Mental Floss wrote “Thanks to this innovation, difficult births could be described as merely agonising as opposed to extended torture.” Given the effectiveness of the device in cutting through bone, it remained in use through much of the 19th century—not only for childbirth but for other medical circumstances like amputation. Thankfully symphysiotomy is now an outdated surgical procedure.
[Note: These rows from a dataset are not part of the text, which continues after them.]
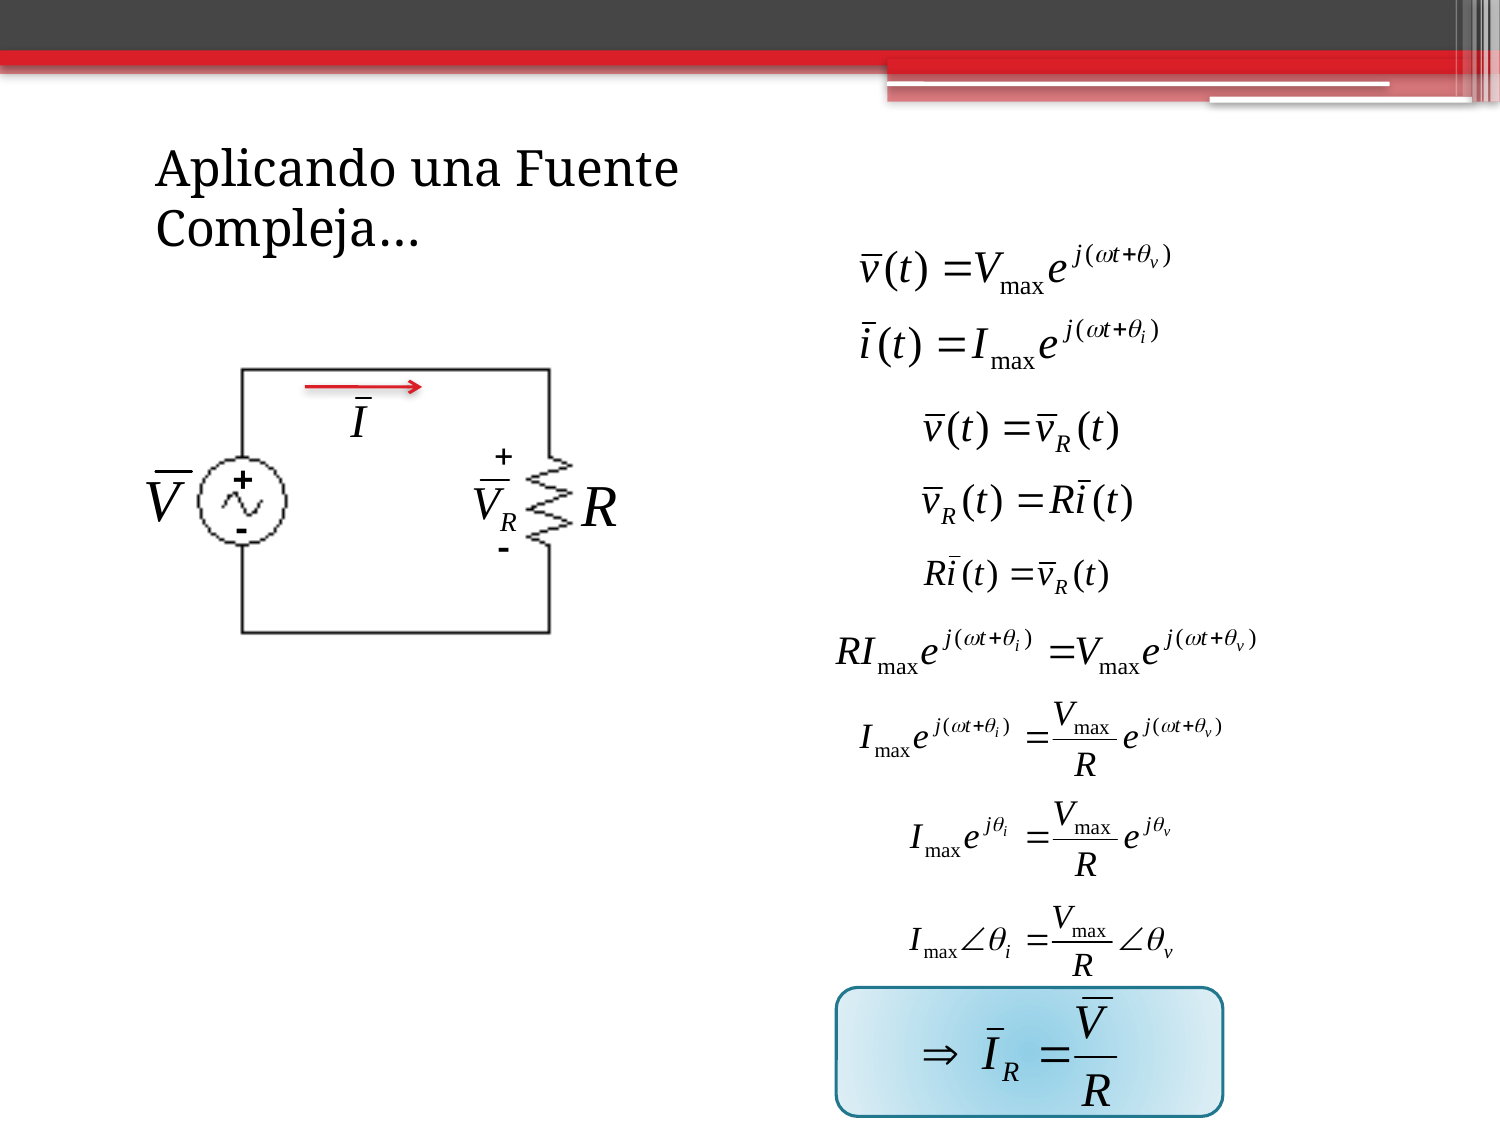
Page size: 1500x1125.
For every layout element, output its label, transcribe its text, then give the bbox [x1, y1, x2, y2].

text_box [834, 985, 909, 1118]
text_box [1131, 985, 1225, 1118]
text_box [827, 620, 1266, 685]
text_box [902, 790, 1179, 885]
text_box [852, 234, 1179, 378]
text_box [902, 896, 1179, 985]
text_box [915, 988, 1126, 1118]
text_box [852, 691, 1229, 785]
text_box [916, 397, 1129, 460]
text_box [915, 471, 1141, 532]
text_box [916, 548, 1116, 601]
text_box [140, 339, 630, 669]
text_box Aplicando una Fuente Compleja… [140, 128, 762, 264]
All jokes aside, we can talk about how uncomfortable it makes us feel or how ridiculously shocking it is but at the end of the day there are real victims of symphysiotomy. Real women were put through an incredibly torturous and scarring process and they weren’t all from the 18th century. There have been horrifying accounts that over 1,500 women in the Republic of Ireland were unknowingly ‘symphysiotomically’ operated on without their consent between 1944 and 1987. That’s less than 40 years ago. Reports have suggested that this was largely encouraged and conducted by the Catholic Church—which reportedly preferred the method over cesareans.
Victims of the practice, mother and daughter, Matilda Behan and Bernadette founded the organisation Survivors of Symphysiotomy (SOS) in 2002. The group later gained momentum and caught the attention of the Irish Human Rights Commission. In 2008, the commission advised the government to set up an independent inquiry into the medical scandal—but the Minister of Health refused.
However, 2012 proved to be a marker of success for SOS and the survivors seeking justice. SOS cited the example of Olivia Kearney who was “awarded 325,000 euros in her court case against Doctor Gerard Connolly—who performed a post-caesarean section symphysiotomy on her in 1969. The court ruled that in 1969, symphysiotomies were no longer approved.”
While the procedure is still being used in some countries, the number of symphysiotomies as a whole is on the decline. Let’s keep the chainsaws for cutting down trees, shall we? Or better yet don’t use it at all. We’re in the middle of a climate emergency anyway.